PowerShell and Outlook – Part 2

In Part 1 we covered some basic Outlook terminology and managed to connect to our Inbox and the Items collection it contains. Unfortunately we couldn’t get the first message in the Inbox by the methods we would expect because the Items collection is not stored in a date order (or in fact any particular order).

We can in fact sort the Items by a large number of different headings, including a variety of dates. The one we’re looking for if we want the most recently arrived message is ‘ReceivedTime’ (as before see MSDN for all of the headings). So we should be able to sort by executing:

$InBox.Items.Sort("[ReceivedTime]",$true)

Once again $InBox.Items[1] doesn’t give us the most recent item. It turns out that you need to create a variable that points to the Items collection and sort that; executing the Sort method directly on the collection doesn’t give an error, it just doesn’t work. So we should try:

$Items = $Inbox.Items
$Items.Sort("[ReceivedTime]",$true)

Now $Items[1] gives us the most recent message. Whew!
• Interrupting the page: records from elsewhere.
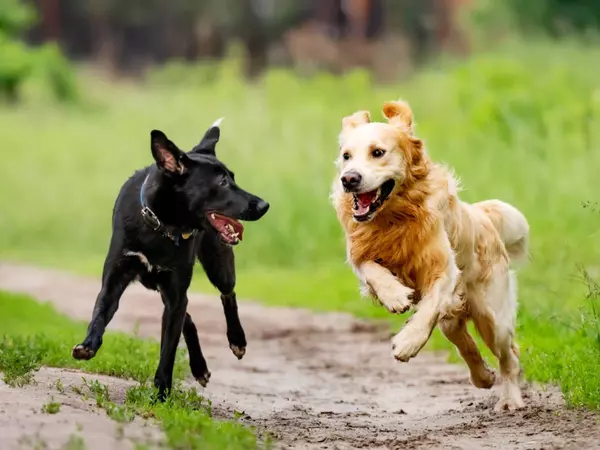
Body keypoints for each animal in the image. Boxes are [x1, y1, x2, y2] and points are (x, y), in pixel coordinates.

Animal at [71, 118, 268, 398]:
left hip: (217, 265)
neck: (161, 226)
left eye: (232, 178)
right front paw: (88, 345)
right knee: (189, 316)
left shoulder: (175, 293)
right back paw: (199, 367)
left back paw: (236, 340)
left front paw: (162, 394)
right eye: (222, 182)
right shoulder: (116, 279)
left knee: (227, 294)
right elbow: (100, 313)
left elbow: (168, 351)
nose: (264, 205)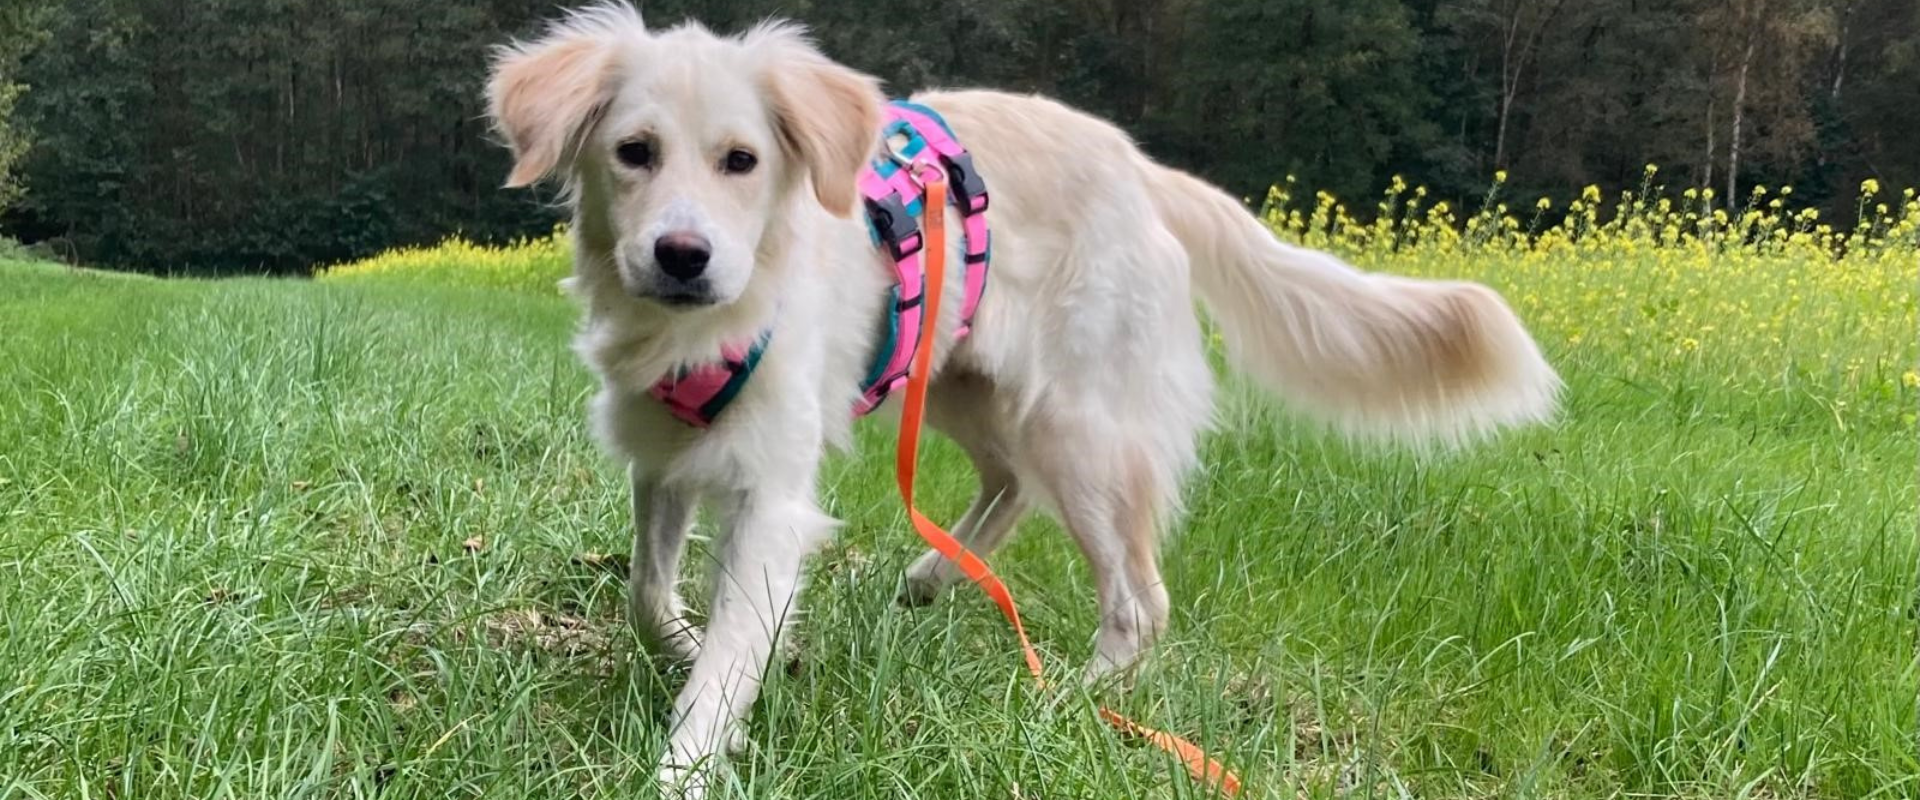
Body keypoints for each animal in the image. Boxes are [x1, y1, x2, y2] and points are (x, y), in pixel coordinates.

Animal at [485, 5, 1559, 794]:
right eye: (634, 151)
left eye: (741, 161)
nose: (682, 255)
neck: (701, 330)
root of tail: (1142, 170)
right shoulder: (662, 453)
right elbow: (645, 589)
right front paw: (680, 644)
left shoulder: (770, 495)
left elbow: (723, 664)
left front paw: (688, 761)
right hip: (955, 376)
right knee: (1007, 485)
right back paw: (932, 577)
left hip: (1078, 428)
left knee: (1138, 598)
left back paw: (1064, 704)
Now we have our message, what can we do with it? A non-exhaustive list includes:

Access properties (sender, subject, size, message body (various formats))

Print the message

$Items[1].PrintOut()

Save the message

$Items[1].SaveAs($path,$type)

Delete the message

$Items[1].Delete()

and to complete the circle… Display the message in a standard Outlook message window.

$Items[1].Display()

Hopefully that’s enough to get you started. Bear in mind that the Items collection we’ve established contains objects which can be sent down the PowerShell pipeline like any other.

In Part 3 we’ll try to create and send a message.